Pixel coordinate boxes:
----------------
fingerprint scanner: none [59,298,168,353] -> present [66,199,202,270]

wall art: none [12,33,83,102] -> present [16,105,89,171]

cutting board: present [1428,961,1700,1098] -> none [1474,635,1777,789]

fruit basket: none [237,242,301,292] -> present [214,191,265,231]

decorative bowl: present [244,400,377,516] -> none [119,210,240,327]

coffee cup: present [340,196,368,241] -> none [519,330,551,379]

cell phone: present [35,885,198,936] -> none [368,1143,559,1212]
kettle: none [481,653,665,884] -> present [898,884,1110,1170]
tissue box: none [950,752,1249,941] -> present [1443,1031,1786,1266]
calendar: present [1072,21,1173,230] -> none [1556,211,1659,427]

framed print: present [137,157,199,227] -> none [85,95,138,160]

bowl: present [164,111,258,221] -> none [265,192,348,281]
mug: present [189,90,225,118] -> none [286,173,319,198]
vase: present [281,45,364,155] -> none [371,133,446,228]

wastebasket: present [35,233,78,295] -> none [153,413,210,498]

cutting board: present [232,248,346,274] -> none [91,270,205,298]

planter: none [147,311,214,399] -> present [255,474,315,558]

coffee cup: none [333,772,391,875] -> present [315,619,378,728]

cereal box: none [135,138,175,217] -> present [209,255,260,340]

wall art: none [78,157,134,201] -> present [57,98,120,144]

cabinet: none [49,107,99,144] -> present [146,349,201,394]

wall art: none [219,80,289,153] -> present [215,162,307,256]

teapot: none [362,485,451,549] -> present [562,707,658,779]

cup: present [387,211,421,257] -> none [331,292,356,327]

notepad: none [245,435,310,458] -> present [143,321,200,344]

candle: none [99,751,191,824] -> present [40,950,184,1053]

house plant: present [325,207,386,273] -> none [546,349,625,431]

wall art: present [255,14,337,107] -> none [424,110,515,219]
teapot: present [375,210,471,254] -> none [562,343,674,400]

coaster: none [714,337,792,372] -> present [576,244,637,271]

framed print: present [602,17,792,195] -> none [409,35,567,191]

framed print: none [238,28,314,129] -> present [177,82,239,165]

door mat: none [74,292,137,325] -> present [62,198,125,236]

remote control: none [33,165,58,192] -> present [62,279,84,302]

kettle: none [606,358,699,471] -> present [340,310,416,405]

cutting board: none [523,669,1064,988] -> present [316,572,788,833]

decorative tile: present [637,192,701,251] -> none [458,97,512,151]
----------------
• Work to complete:
From the first line to the last, return the records unchanged.

• Task result:
fingerprint scanner: none [59,298,168,353] -> present [66,199,202,270]

wall art: none [12,33,83,102] -> present [16,105,89,171]

cutting board: present [1428,961,1700,1098] -> none [1474,635,1777,789]

fruit basket: none [237,242,301,292] -> present [214,191,265,231]

decorative bowl: present [244,400,377,516] -> none [119,210,240,327]

coffee cup: present [340,196,368,241] -> none [519,330,551,379]

cell phone: present [35,885,198,936] -> none [368,1143,559,1212]
kettle: none [481,653,665,884] -> present [898,884,1110,1170]
tissue box: none [950,752,1249,941] -> present [1443,1031,1786,1266]
calendar: present [1072,21,1173,230] -> none [1556,211,1659,427]

framed print: present [137,157,199,227] -> none [85,95,138,160]

bowl: present [164,111,258,221] -> none [265,192,348,281]
mug: present [189,90,225,118] -> none [286,173,319,198]
vase: present [281,45,364,155] -> none [371,133,446,228]

wastebasket: present [35,233,78,295] -> none [153,413,210,498]

cutting board: present [232,248,346,274] -> none [91,270,205,298]

planter: none [147,311,214,399] -> present [255,474,315,558]

coffee cup: none [333,772,391,875] -> present [315,619,378,728]

cereal box: none [135,138,175,217] -> present [209,255,260,340]

wall art: none [78,157,134,201] -> present [57,98,120,144]

cabinet: none [49,107,99,144] -> present [146,349,201,394]

wall art: none [219,80,289,153] -> present [215,162,307,256]

teapot: none [362,485,451,549] -> present [562,707,658,779]

cup: present [387,211,421,257] -> none [331,292,356,327]

notepad: none [245,435,310,458] -> present [143,321,200,344]

candle: none [99,751,191,824] -> present [40,950,184,1053]

house plant: present [325,207,386,273] -> none [546,349,625,431]

wall art: present [255,14,337,107] -> none [424,110,515,219]
teapot: present [375,210,471,254] -> none [562,343,674,400]

coaster: none [714,337,792,372] -> present [576,244,637,271]

framed print: present [602,17,792,195] -> none [409,35,567,191]

framed print: none [238,28,314,129] -> present [177,82,239,165]

door mat: none [74,292,137,325] -> present [62,198,125,236]

remote control: none [33,165,58,192] -> present [62,279,84,302]

kettle: none [606,358,699,471] -> present [340,310,416,405]

cutting board: none [523,669,1064,988] -> present [316,572,788,833]

decorative tile: present [637,192,701,251] -> none [458,97,512,151]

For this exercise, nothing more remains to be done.